I had the opportunity to learn more when I participated in a Women’s World Conference in Seoul in 2005, but I’m no expert on this area of the world. I asked one of my Korean graduate students, Jayoung Yoon, to tell me more.
Jayoung will soon be returning to Seoul to begin working for the Korea Labor Institute, taking her 17-month old son Justin (pictured here) with her. How will child care there compare with what has been available here at UMass Amherst? Our University Child Care Center doesn’t accept babies under 15 months of age, and has a long waiting list, so Jayoung has relied on informal assistance–the elderly parents of another foreign student are looking after Justin during the day while she works on her dissertation. She may also rely on informal assistance in Seoul, where many Korean Chinese (known as Chosun-jok) are willing to work as live-in nannies. However, the Korean government now provides generous subsidies for child care, with fees based on a sliding scale. A large percentage (80%) of all children are subsidized. The policies have a pronatalist structure, with lower fees for second and third children. Families with more than 3 children also enjoy priorities when they apply for housing.
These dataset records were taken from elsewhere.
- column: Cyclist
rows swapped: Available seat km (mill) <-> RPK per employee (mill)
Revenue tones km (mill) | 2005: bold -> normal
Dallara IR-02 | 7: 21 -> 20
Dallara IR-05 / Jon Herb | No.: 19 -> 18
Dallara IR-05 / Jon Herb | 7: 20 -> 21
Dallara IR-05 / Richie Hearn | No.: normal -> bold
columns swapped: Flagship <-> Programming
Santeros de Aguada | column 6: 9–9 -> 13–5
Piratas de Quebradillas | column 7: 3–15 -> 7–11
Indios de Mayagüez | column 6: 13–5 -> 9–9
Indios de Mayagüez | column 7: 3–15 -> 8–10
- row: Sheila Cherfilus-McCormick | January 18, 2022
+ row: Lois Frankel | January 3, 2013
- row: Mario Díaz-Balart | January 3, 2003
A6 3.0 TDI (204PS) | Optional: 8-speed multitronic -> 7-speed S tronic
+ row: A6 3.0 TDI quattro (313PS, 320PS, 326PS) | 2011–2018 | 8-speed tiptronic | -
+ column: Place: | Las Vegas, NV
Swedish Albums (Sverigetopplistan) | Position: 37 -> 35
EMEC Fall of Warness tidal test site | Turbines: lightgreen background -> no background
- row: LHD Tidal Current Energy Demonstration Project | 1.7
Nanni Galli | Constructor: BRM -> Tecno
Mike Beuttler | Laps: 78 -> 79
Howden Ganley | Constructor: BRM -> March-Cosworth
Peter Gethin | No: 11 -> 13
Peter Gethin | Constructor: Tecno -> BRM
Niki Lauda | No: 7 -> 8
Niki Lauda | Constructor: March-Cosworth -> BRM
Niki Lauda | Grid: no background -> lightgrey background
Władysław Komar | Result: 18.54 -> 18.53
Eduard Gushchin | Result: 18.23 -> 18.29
Perhaps Justin will report back on his experiences. Meanwhile, the Ministry of Gender Equality in Korea, recently merged with the Ministry of Health and Welfare in Korea maintains an English-language website with some interesting details about evolving policies. New parents in Korea currently enjoy 90 days of paid maternity leave at about $500 per month financed through employment insurance. National health insurance covers every citizen in principle, but may not be completely universal in practice, as some cannot afford to pay the required contributions. Yeong-Ran Pak of the Department of Social Welfare at Kangman University has written an interesting article titled “Gender Dimensions of Family Policy in Korea.”
Jayoung herself has been exploring both time allocation in Korea (using the Korean Time Use Survey) and the relationship between gender norms and the distribution of housework. Korea has recently agreed to contribute national survey data to the Luxembourg Income Study (LIS) Wave 6, which should provide new opportunities for comparative international analysis.